■ Excerpted text ■

This is generally ok to me. I didn't write a SIMD probe because in our
scenario the probe is not the bottleneck.
But welcome to contribute to it!

I also noticed that in arrow-cpp, it has a SIMD-implemented SBBF. I don't
know whether it's ok to share a
same implementation or extract it out.

Best,
Xuwei Fu

Dan Mattheiss <[email protected]> 于2026年5月17日周日 04:21写道:

> Hi Antoine,
>
> Done — xsimd port is in branch parquet-xsimd-port of the repo, diff-test
> bit-identical to scalar (167M pairs, 0 mismatches), builds clean under
> -Wall -Wextra.
>
> 20-rep medians on Sapphire Rapids @ 2.1 GHz (virtualised), post-hash probe
> (XXH64 computed at setup, excluded from the timed loop):
>
> |Regime |scalar|xsimd single-key|xsimd 4-way bulk|
> |------------------|-----:|---------------:|---------------:|
> |Small (in-cache) |12.35 |2.48 (5.0×) |1.73 (7.1×) |
> |Medium (out-of-L3)|18.40 |7.41 (2.5×) |7.17 (2.6×) |
> |Large (deep DRAM) |31.05 |22.10 (1.4×) |18.67 (1.7×) |
>
> Same-machine A/B against raw _mm256_* intrinsics is within noise across
> every regime: -3% to +8%, with the +8% only on the single-key in-cache
> path. The xsimd form has one extra vpandn vs raw testc (which folds the
> andnot into vptest), which accounts for the ~1 cycle on the in-cache hot
> path. A direct xsimd::testc(batch, batch) would close it.

■ Collected data ■
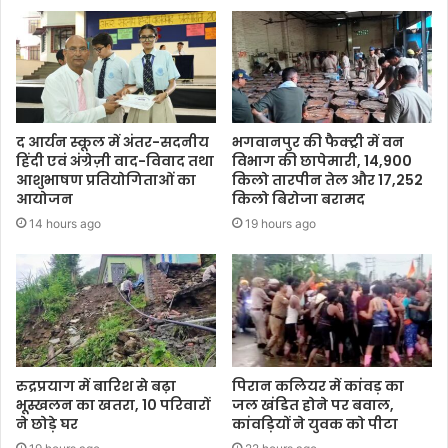
द आर्यन स्कूल में अंतर-सदनीय
भगवानपुर की फैक्ट्री में वन
हिंदी एवं अंग्रेज़ी वाद-विवाद तथा
विभाग की छापेमारी, 14,900
आशुभाषण प्रतियोगिताओं का
किलो तारपीन तेल और 17,252
आयोजन
किलो बिरोजा बरामद
14 hours ago
19 hours ago
रुद्रप्रयाग में बारिश से बढ़ा
पिरान कलियर में कांवड़ का
भूस्खलन का खतरा, 10 परिवारों
जल खंडित होने पर बवाल,
ने छोड़े घर
कांवड़ियों ने युवक को पीटा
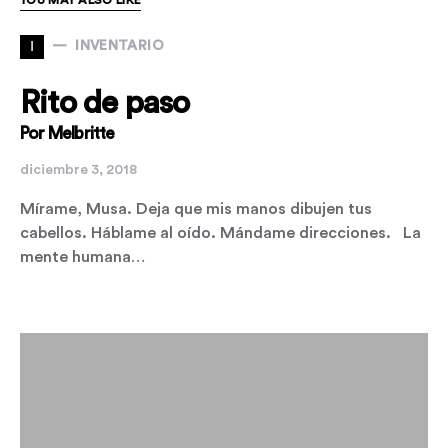
I
INVENTARIO
Rito de paso
Por Melbritte
diciembre 3, 2018
Mírame, Musa. Deja que mis manos dibujen tus
cabellos. Háblame al oído. Mándame direcciones. La
mente humana…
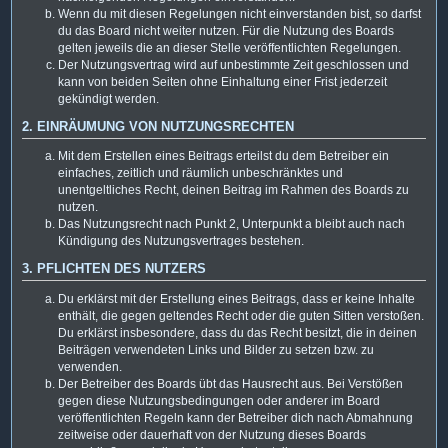
Wenn du mit diesen Regelungen nicht einverstanden bist, so darfst
du das Board nicht weiter nutzen. Für die Nutzung des Boards
gelten jeweils die an dieser Stelle veröffentlichten Regelungen.
Der Nutzungsvertrag wird auf unbestimmte Zeit geschlossen und
kann von beiden Seiten ohne Einhaltung einer Frist jederzeit
gekündigt werden.
2. EINRÄUMUNG VON NUTZUNGSRECHTEN
Mit dem Erstellen eines Beitrags erteilst du dem Betreiber ein
einfaches, zeitlich und räumlich unbeschränktes und
unentgeltliches Recht, deinen Beitrag im Rahmen des Boards zu
nutzen.
Das Nutzungsrecht nach Punkt 2, Unterpunkt a bleibt auch nach
Kündigung des Nutzungsvertrages bestehen.
3. PFLICHTEN DES NUTZERS
Du erklärst mit der Erstellung eines Beitrags, dass er keine Inhalte
enthält, die gegen geltendes Recht oder die guten Sitten verstoßen.
Du erklärst insbesondere, dass du das Recht besitzt, die in deinen
Beiträgen verwendeten Links und Bilder zu setzen bzw. zu
verwenden.
Der Betreiber des Boards übt das Hausrecht aus. Bei Verstößen
gegen diese Nutzungsbedingungen oder anderer im Board
veröffentlichten Regeln kann der Betreiber dich nach Abmahnung
zeitweise oder dauerhaft von der Nutzung dieses Boards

■ Job item ■
Reproduce the SIMD probe thread word for word, starting at the words "But welcome to" and ending after "extract it out.". These entries have no connection to the SIMD probe thread.

■ Result of the exercise ■
But welcome to contribute to it!

I also noticed that in arrow-cpp, it has a SIMD-implemented SBBF. I don't
know whether it's ok to share a
same implementation or extract it out.